TASK TO CARRY OUT:
Put every line of the entries from the start through the line that contains "Volume > $50 Million", inclusive, into a Markdown table with the columns Row and Line. Number each row and leave out blank lines.

EXERCISE INPUT Start Marker

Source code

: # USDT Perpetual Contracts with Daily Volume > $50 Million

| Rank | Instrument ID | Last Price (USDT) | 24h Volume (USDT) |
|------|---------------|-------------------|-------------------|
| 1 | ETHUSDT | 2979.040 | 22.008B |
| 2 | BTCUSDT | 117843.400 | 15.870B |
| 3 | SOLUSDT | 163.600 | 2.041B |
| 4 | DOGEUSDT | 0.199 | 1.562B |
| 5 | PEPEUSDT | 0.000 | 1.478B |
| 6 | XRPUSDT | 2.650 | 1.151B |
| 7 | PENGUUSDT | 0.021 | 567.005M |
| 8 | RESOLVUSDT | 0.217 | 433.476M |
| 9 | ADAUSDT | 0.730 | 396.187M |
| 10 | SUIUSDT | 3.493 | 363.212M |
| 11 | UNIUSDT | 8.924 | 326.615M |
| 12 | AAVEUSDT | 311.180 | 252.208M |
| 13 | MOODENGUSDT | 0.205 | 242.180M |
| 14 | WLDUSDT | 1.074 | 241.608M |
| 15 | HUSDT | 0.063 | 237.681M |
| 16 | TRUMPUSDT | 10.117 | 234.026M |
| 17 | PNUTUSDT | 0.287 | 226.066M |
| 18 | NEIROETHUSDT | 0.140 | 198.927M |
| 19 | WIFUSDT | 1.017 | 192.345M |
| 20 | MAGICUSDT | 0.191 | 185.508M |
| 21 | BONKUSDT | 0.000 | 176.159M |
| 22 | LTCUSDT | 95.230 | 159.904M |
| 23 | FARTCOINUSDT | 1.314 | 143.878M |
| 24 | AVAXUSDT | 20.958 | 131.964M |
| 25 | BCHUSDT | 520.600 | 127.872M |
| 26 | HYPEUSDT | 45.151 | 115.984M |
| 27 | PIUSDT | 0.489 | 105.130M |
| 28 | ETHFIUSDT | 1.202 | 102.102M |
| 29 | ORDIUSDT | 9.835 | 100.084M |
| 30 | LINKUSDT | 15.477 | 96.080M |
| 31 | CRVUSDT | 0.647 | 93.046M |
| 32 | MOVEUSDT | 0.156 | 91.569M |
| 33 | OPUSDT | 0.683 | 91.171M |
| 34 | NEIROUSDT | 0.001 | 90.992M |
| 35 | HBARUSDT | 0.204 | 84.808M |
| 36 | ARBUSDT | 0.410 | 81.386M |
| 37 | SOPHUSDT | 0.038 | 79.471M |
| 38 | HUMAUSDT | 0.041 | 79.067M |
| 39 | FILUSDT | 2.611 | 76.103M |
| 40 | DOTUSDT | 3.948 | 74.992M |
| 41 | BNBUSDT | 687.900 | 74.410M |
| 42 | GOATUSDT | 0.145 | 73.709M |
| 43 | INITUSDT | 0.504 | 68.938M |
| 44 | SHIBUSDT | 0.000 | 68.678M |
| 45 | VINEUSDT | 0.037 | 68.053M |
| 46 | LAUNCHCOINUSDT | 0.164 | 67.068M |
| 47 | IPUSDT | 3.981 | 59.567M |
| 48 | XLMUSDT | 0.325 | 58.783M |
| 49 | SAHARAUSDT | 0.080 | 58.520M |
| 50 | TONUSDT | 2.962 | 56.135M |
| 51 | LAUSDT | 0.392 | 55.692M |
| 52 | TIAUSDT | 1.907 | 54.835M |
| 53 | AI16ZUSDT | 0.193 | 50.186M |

EXERCISE INPUT End Marker

EXERCISE RESULT:
| Row | Line |
|---|---|
| 1 | Source code |
| 2 | : # USDT Perpetual Contracts with Daily Volume > $50 Million |